According to Investopedia, the rule of 72 estimates doubling time by dividing 72 by the annual growth rate expressed as a percentage

When the goal is to compare several periods of growth on equal footing, the Average Return Calculator turns a list of growth rates into a single average return for trend reviews.

revenue growth calculator comparing starting and ending revenue, period rate, annualized CAGR, growth factor, doubling time, and next-period projection
revenue growth calculator comparing starting and ending revenue, period rate, annualized CAGR, growth factor, doubling time, and next-period projection

Frequently Asked Questions

Q: How do I calculate revenue growth rate?

A: Subtract the starting revenue from the ending revenue, divide by the starting revenue, and multiply by 100. The calculator also returns the annualized CAGR, the absolute change, and the next-period projection.

Q: What is the difference between total and annualized revenue growth?
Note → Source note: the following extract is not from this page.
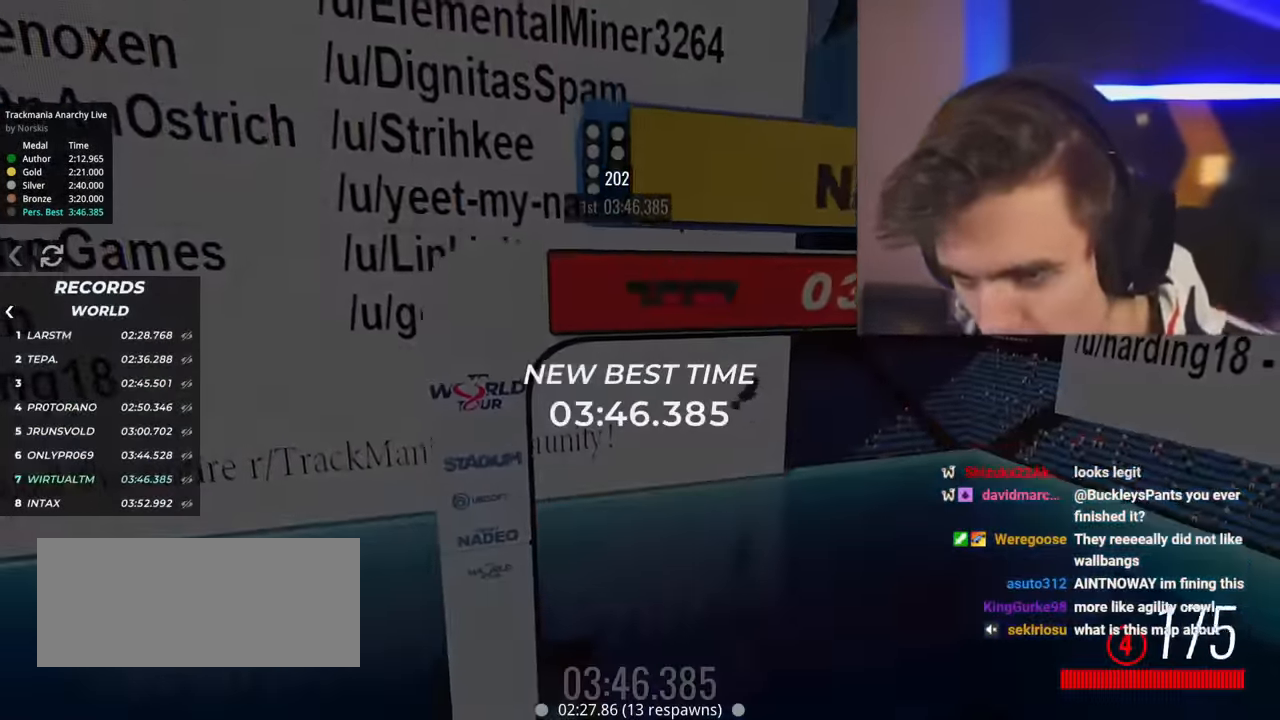
{"keys": ["up"], "events": [[200, "right", "down"], [250, "right", "up"]]}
A: Total revenue growth is the percent change over the full window. Annualized revenue growth (CAGR) is the steady yearly rate that would connect the starting value to the ending value.

Q: How do I annualize monthly or quarterly revenue growth?
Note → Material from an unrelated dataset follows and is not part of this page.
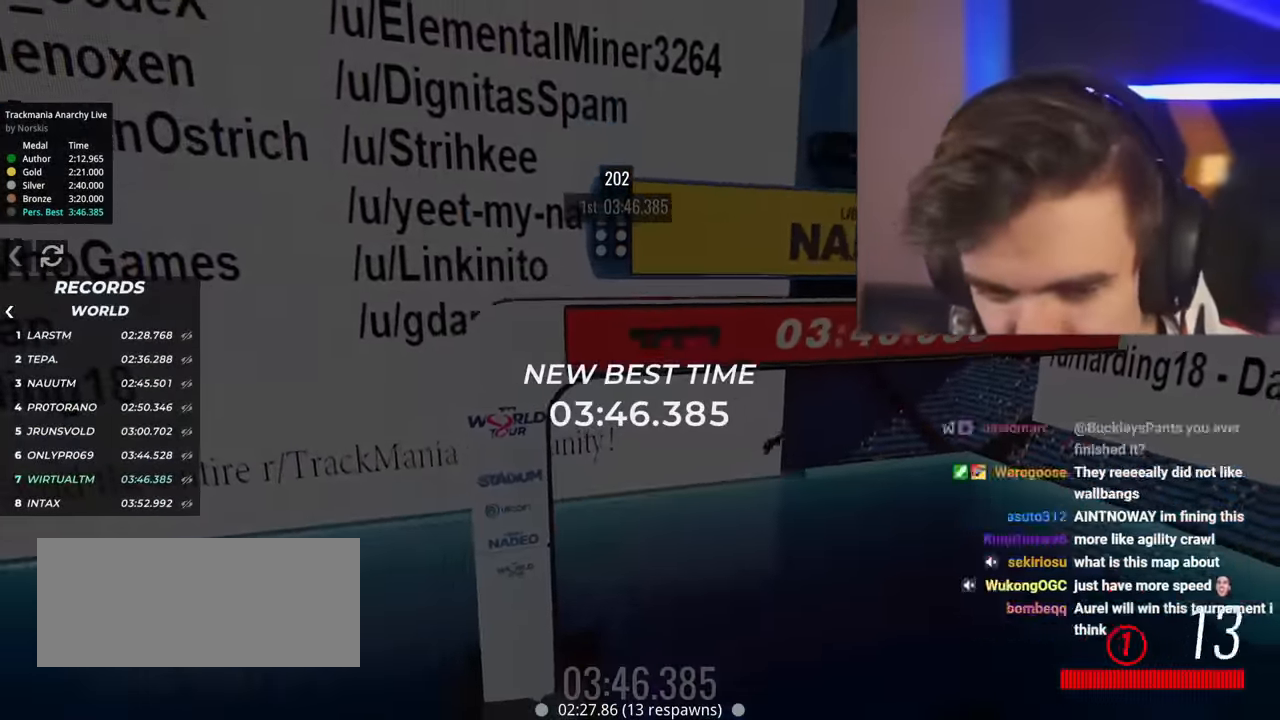
{"keys": [], "events": [[401, "up", "up"]]}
A: Pick the right period frequency in the calculator. The calculator raises the growth factor to the power of 1 divided by elapsed years, then subtracts 1 to get the annualized rate.

Q: Can revenue growth be negative?

A: Yes. When the ending revenue is below the starting revenue, the calculator returns a negative total growth, a negative CAGR, and labels the result as Contraction.

Q: Is revenue growth the same as profit growth?

A: No. Revenue growth measures the top line, while profit growth measures what remains after costs, operating expenses, taxes, and interest. A business can grow revenue and still post a profit decline.

Q: How do I project next period revenue from the current growth rate?

A: Multiply the ending revenue by the same period-over-period growth factor. The calculator does this automatically and labels the result as Projected Next Period.